Looks nice and clean, just the way I like it. If I could make one suggestion, it would be to slap a chrome front plate with a Nissan emlem on the front for a nice finish. I'm in the same boat as far as money/school, you've done a very nice job. :thumbup:


----------



## plaidburybunny (Jun 23, 2004)

I love that paint!
the headlights are good too, where did you get those? That was the first thing I noticed.


----------



## grecsy (Oct 6, 2004)

nice headlamps, will you lower it? well i would lower it if i were you... :banhump:


----------



## Insert Name Here (Feb 19, 2004)

Dude love that paint job.
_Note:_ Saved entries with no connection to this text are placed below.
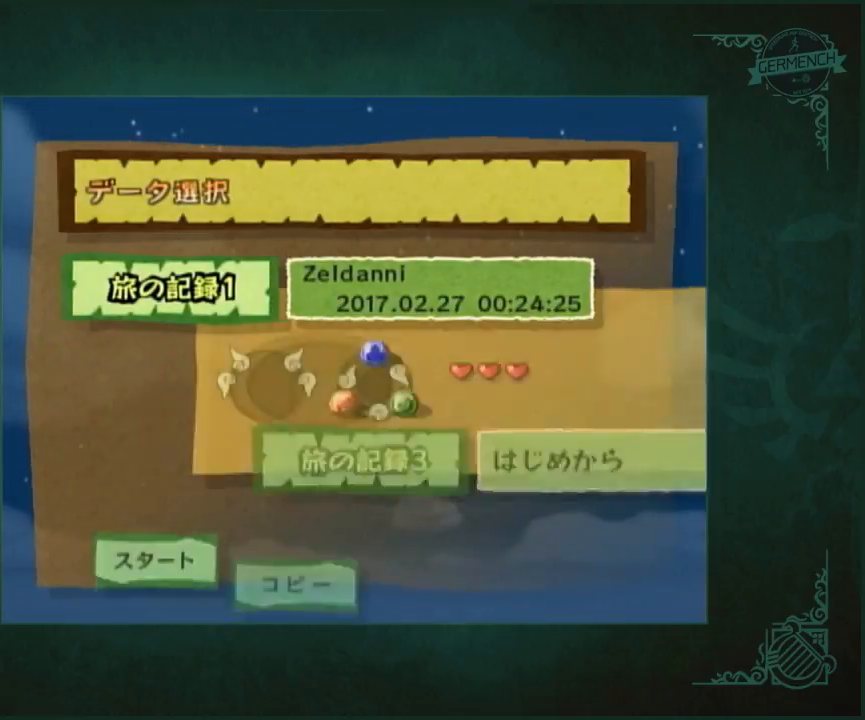
Gameplay with a controller (Nintendo layout); each line is a JSON object with the inputs held at the frame after it. "button_events" lists button changes between this image and that frame as [ms after this image, input, new state], when the widget could be followed in between (sticks are given only as held states). Not read: L1 L3 R3.
{"buttons": [], "left_stick": "center", "right_stick": "center", "button_events": [[50, "A", "up"], [117, "A", "down"], [183, "START", "down"], [250, "START", "up"], [283, "A", "up"]]}
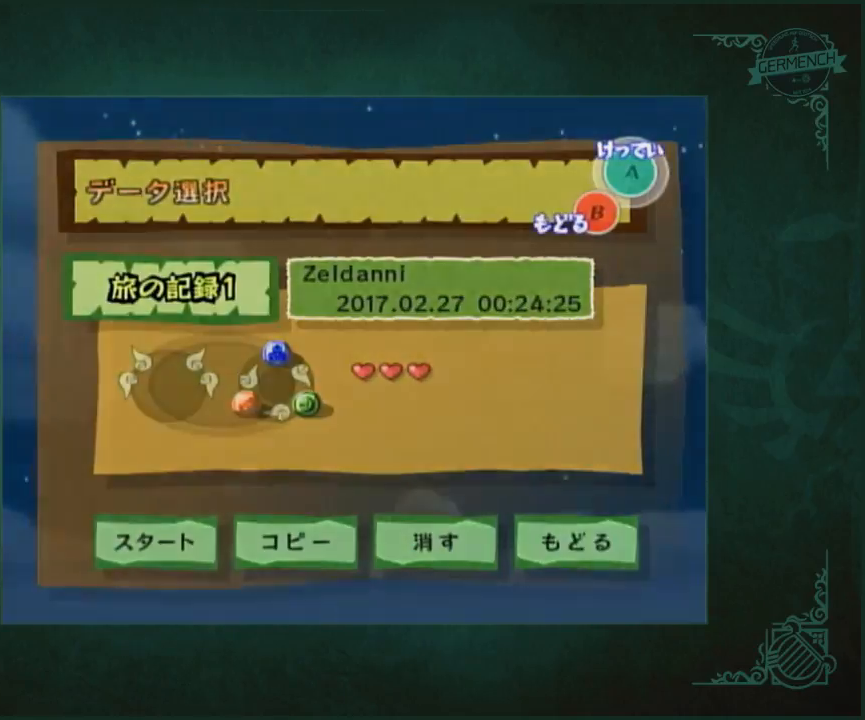
{"buttons": [], "left_stick": "center", "right_stick": "center", "button_events": []}
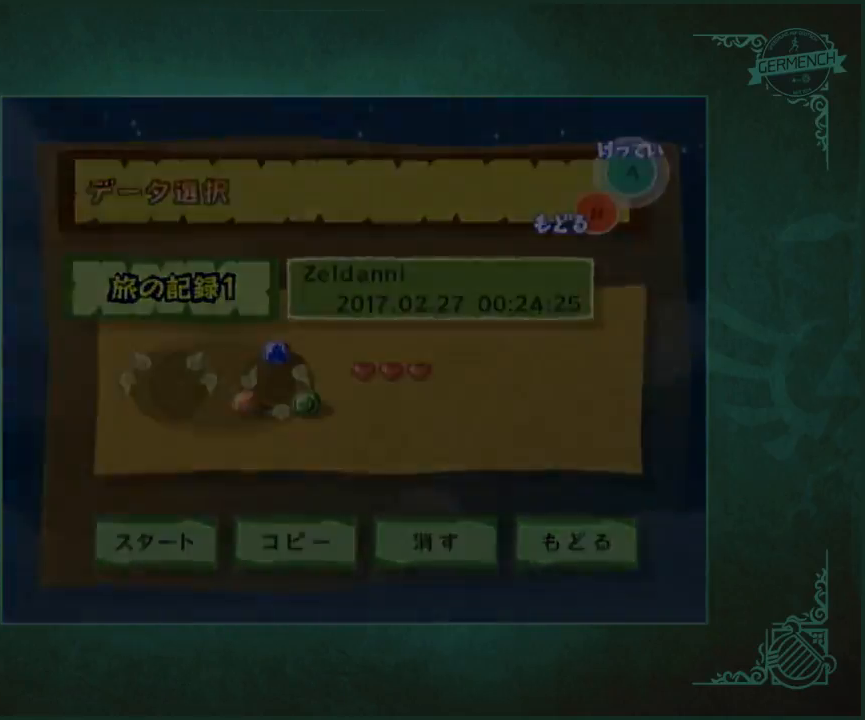
{"buttons": [], "left_stick": "center", "right_stick": "center", "button_events": []}
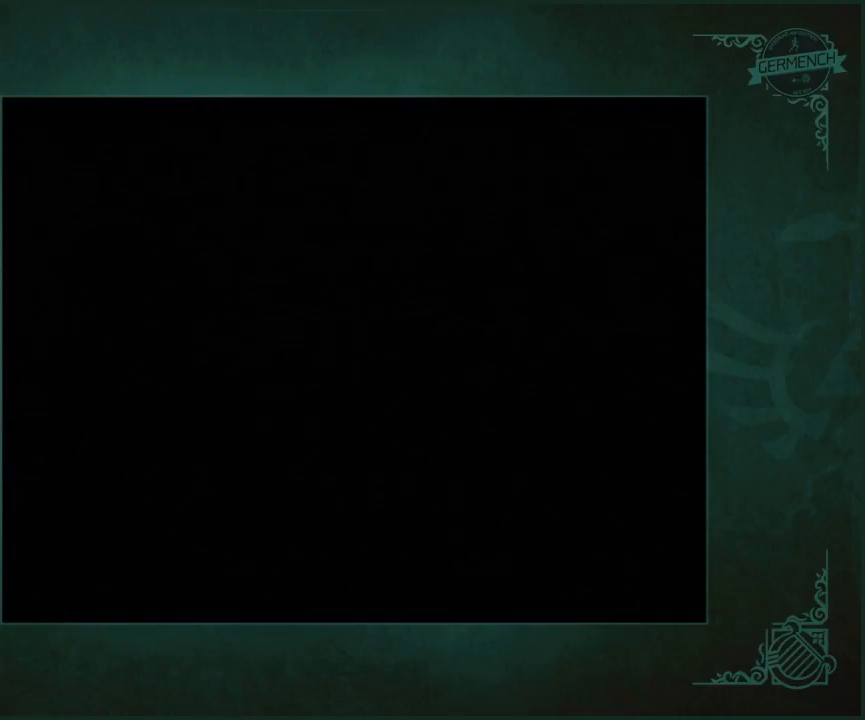
{"buttons": [], "left_stick": "center", "right_stick": "center", "button_events": []}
Looks great!!!!!


----------



## chucky200 (Jan 3, 2003)

I have a bright blue pearl 200sx, and was wanting to get halos, finally I know that the chrome ones would look better then the black ones. Are those just the ebay type clear corners you have? In the pic they look like they match, but in person, do they really match that well? IMO ebay corners don't match with anything, they are too bright.... and unfortunately, I have ebay corners....


pls let me know :cheers:


----------



## Radioaktiv (Feb 12, 2004)

they look like ebay clear corners to me


----------



## Nismo1997 (Dec 26, 2003)

Those are ebay corners..i got the same but im making custom steath corners again :thumbup:


----------



## flyguy4386 (Jun 24, 2004)

irontom said:


> Looks nice and clean, just the way I like it. If I could make one suggestion, it would be to slap a chrome front plate with a Nissan emlem on the front for a nice finish. I'm in the same boat as far as money/school, you've done a very nice job. :thumbup:



I'm going to take your advice. And Those are the Ebay headlamps and clear corners, I think they match pretty well. I have full res pics if anybody wants a better view, aim: flyguy4386 or pm me.


----------